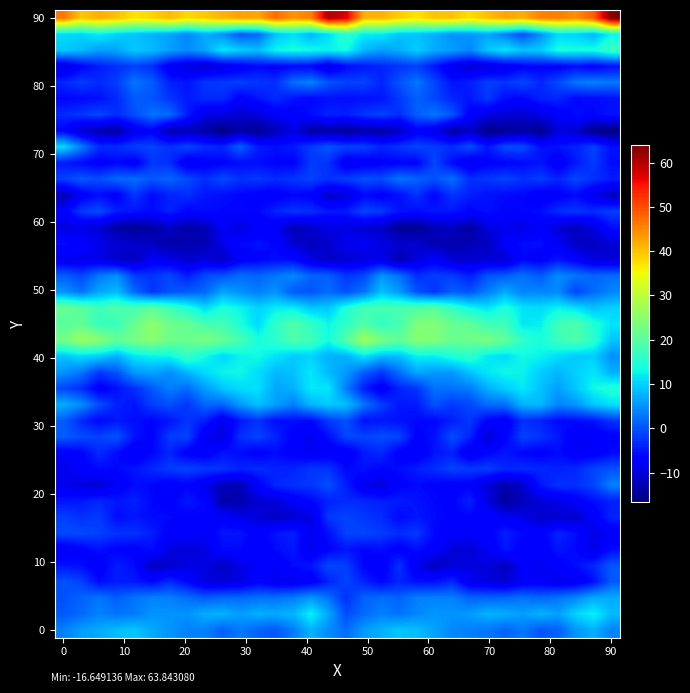

How many distinct data groups are displayed?

39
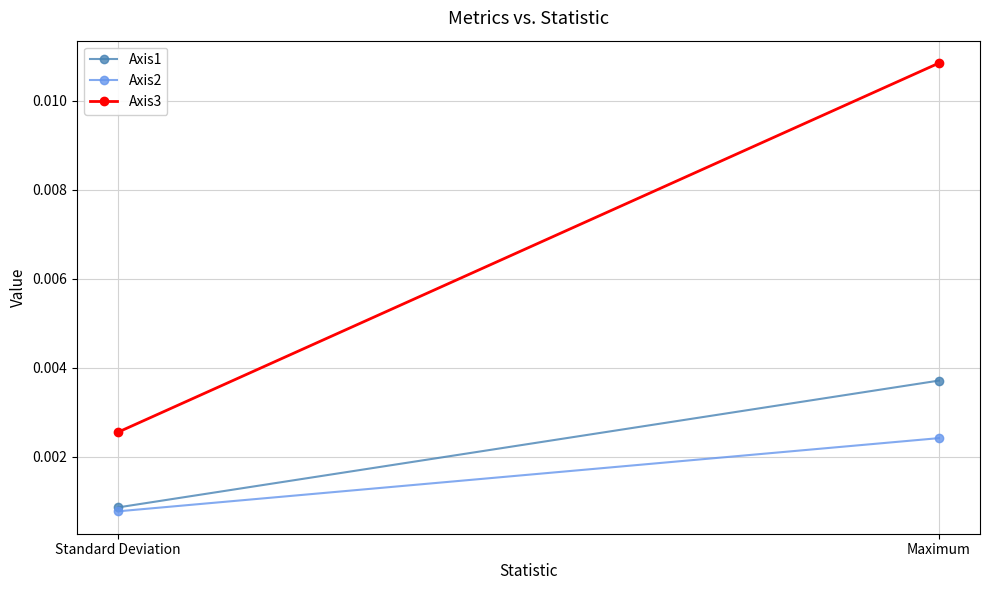

Rank the series at Maximum from lowest to highest value.

Axis2, Axis1, Axis3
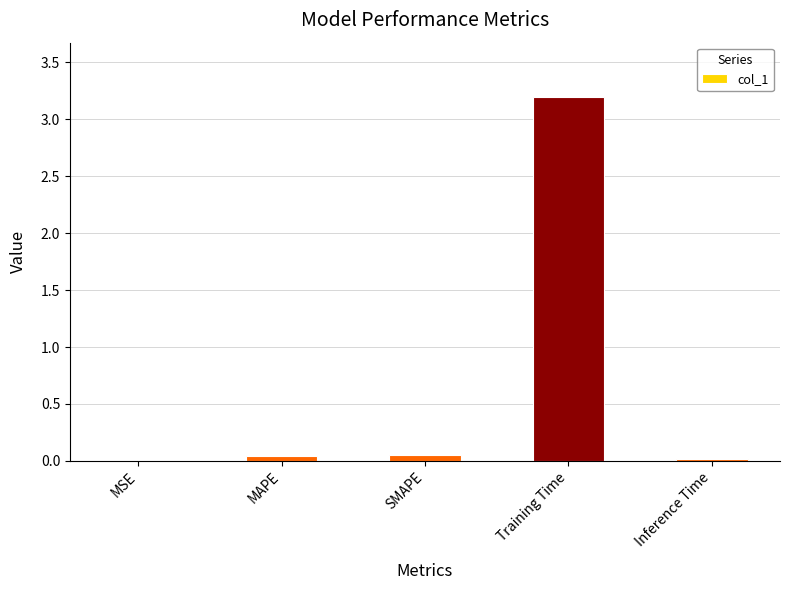

At which category does the chart reach its peak across all series?

Training Time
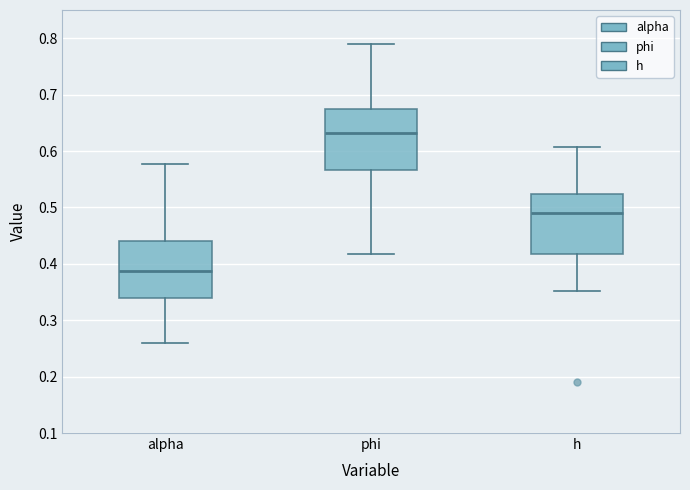

Which box's median line is the highest?

phi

#### WHAT THIS TASK INVOLVES
Could you retype all of the records above word for word, leaving out the pictures?

#### YOUR SOLUTION
How many distinct data groups are displayed?

39

Rank the series at Maximum from lowest to highest value.

Axis2, Axis1, Axis3

At which category does the chart reach its peak across all series?

Training Time

Which box's median line is the highest?

phi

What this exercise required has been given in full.